U.S. Consumer Sentiment Improves Slightly More Than Initially Estimated In October

Revised data released by the University of Michigan on Friday showed U.S. consumer sentiment improved by slightly more than originally estimated in the month of October.

The report showed the consumer sentiment index for October was upwardly revised to 59.9 from the preliminary reading of 59.8. Economists had expected the index to be unrevised.

The revised reading for October is modestly higher than the final September reading of 58.6, with the index continuing to recover from all-time low of 50.0 in June.

The modest monthly increase by the headline index came as the current economic conditions index jumped to 65.6 in October from 59.7 in September.

On the other hand, the index of consumer expectations fell to 56.2 in October from 58.0 in the previous month.

“This month, buying conditions for durables surged 23% on the basis of easing prices and supply constraints,” said Surveys of Consumers Director Joanne Hsu. “However, year-ahead expected business conditions worsened 19%.”

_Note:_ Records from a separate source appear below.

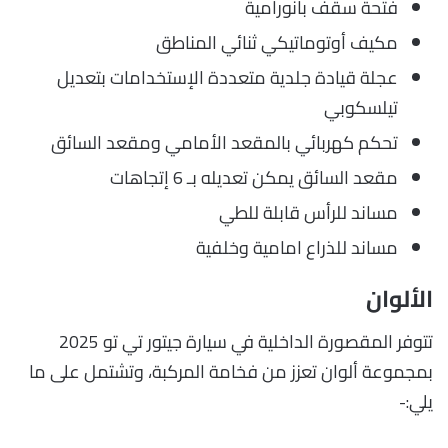
فتحة سقف بانورامية
مكيف أوتوماتيكي ثنائي المناطق
عجلة قيادة جلدية متعددة الإستخدامات بتعديل
تيلسكوبي
تحكم كهربائي بالمقعد الأمامي ومقعد السائق
مقعد السائق يمكن تعديله بـ 6 إتجاهات
مساند للرأس قابلة للطي
مساند للذراع امامية وخلفية
الألوان
تتوفر المقصورة الداخلية في سيارة جيتور تي تو 2025
بمجموعة ألوان تعزز من فخامة المركبة، وتشتمل على ما
يلي:-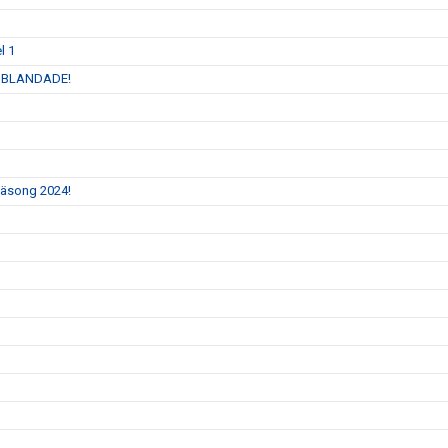
l 1
 INBLANDADE!
 säsong 2024!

She added, “These divergent patterns reflect substantial uncertainty over inflation, policy responses, and developments worldwide, and consumer views are consistent with a recession ahead in the economy.”

The report showed a rebound in inflation expectations, with one-year inflation expectations climbing to 5.0 in October after dropping to a one-year low of 4.7 in September.

Five-year inflation expectations also increased to 2.9 percent in October after falling to 2.7 percent in the previous month.